User talk:Bioinfocoreguru
Bioinfo-Core:
We handle >20 data analysis project/year with a staff of four at the Bioinformatics Analysis Core at the University of Pittsburgh (Genomics and Proteomics Core Laboratories). Our model is fee-for-service. The process involves an orientation meeting w/the investigators to discuss study aims and study design. We provide advice on study design for free. We derive a cost estimate for the scope of work (data analysis & research services). The investigator's project enters our data analysis queue when the data are produced. We maintain separate queues for microarray data analysis, top-down biomarker development (prediction modeling), proteomics (mass-spec, 2D-DIGE, multiplexed panels), and Next Generation Sequencing (GS-FLX and SoLiD). Our product is a Preliminary Research Report communicated to the PI in person (via PPT).

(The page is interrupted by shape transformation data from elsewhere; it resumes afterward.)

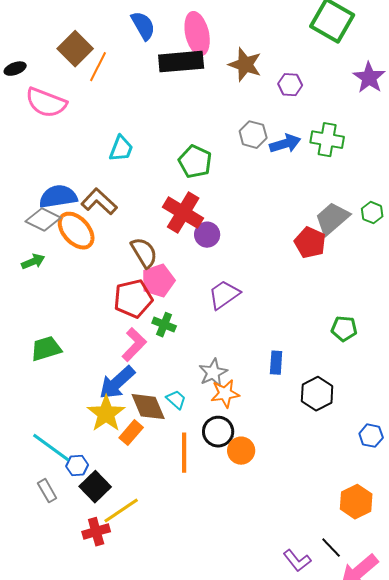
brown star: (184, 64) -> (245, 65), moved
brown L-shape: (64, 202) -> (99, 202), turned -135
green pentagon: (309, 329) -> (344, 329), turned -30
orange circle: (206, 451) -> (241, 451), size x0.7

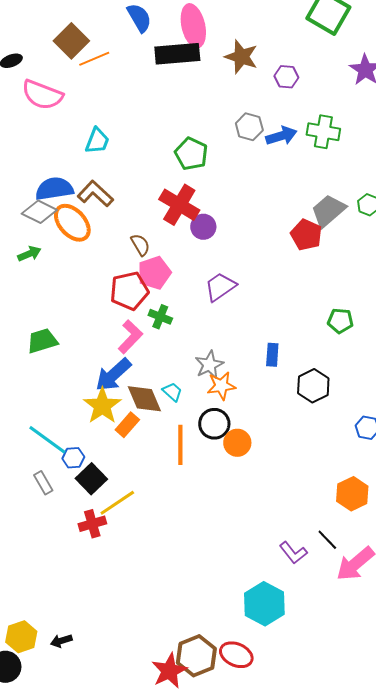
orange line: (98, 67) -> (94, 59), turned 40
cyan trapezoid: (121, 149) -> (97, 141), moved
brown semicircle: (144, 253) -> (140, 245), size x0.7

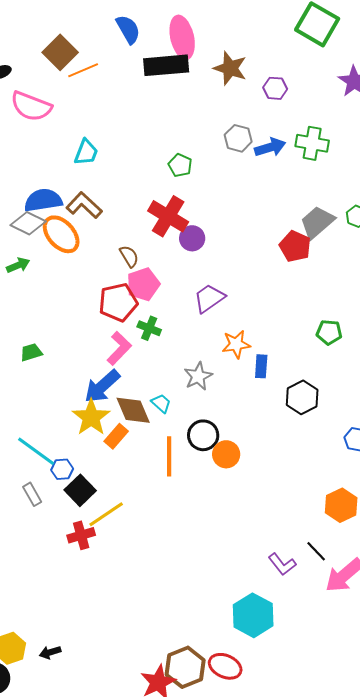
green pentagon: (191, 154) -> (180, 165), size x0.7
green trapezoid: (42, 341) -> (31, 352), size x0.7
orange star: (221, 386) -> (236, 344), moved

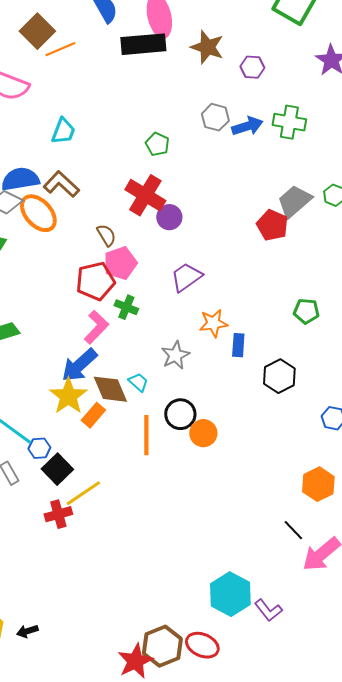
purple L-shape: (282, 564) -> (268, 610), moved

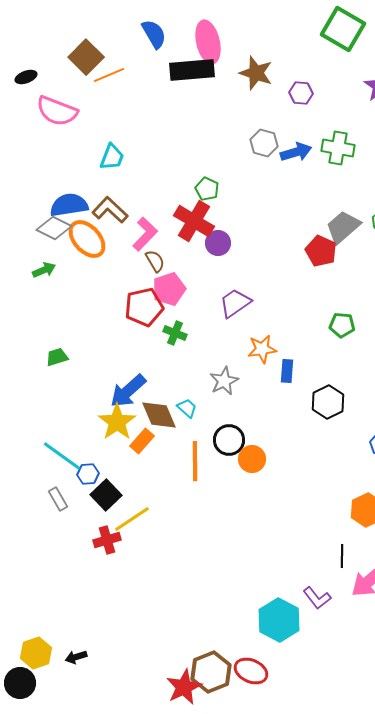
green pentagon: (157, 144) -> (207, 189), moved
green pentagon: (306, 311) -> (342, 325), moved
pink L-shape: (96, 327) -> (145, 234), moved
black line: (293, 530) -> (342, 556), turned 45
purple L-shape: (268, 610) -> (317, 598), moved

A key component of our core is our focus, for each data stream, on continuous methodological optimization. We call it "Intelligent Objective Methods Optimization"; we use criteria such a internal consistency for instances where the true status of genes/proteins is unknown (via Efficiency Analysis, (Jordan et al. 2008)[1] a resampling method developed for microarray data normalization + test comparative evaluation). We used spiked-in sample sets (e.g., protein standards) to explore method space for situation when the true status of a gene/protein is known (e.g., Sultana et al. 2009 [2]). By comparing various methods under objective criteria, we acquire increased confidence in the interpretation. Key to this is to build the evaluative comparative capabilities into the analysis software resources we build (e.g., Patel and Lyons-Weiler, 2004)[3].
I thought I would share our model; I am grateful to Bioinfo-Core for standing up a valuable community resource and hope to look around and learn a bit. Our Next Generation Sequencing bioinformatics effort is now well underway, and we hope to report to our community of peers what we are learning about optimal analysis settings for QA/QC optimization in the next year or so. If anyone would care to point me in the direction of empirical evidence for preferred settings for SoLiD sequence data analysis (specifically optimizing read length parameter during an alignment to reference) and tips on how many mismatches are preferred for various applications we would be grateful!
-jlw
PS Cancer Informatics is a fine journal for cancer-related informatics developments and research findings. I'm a proud papa of the journal, so I'm biased. No conflicts of interest to report. Enjoy.
References
- [1]:Jordan R, Patel S, Hu H, and Lyons-Weiler J. 2008. Efficiency analysis of competing tests for finding differentially expressed genes in lung adenocarcinoma. Cancer Informatics, 6: 389-421. http://www.la-press.com/journal.php?journal_id=10&issue_id=101
- [2]:Patel, S, J Lyons-Weiler. 2004. caGEDA: A web application for the integrated analysis of global gene expression patterns in cancer. Applied Bioinformatics 3:49-62.
- [3]:Sultana, T., R. Jordan & J. Lyons-Weiler. 2009. Optimization of the use of consensus methods for the detection and putative identification of peptides via mass-spectrometry using protein standard mixtures. J. of Proteomics & Bioinformatics 2:262-273.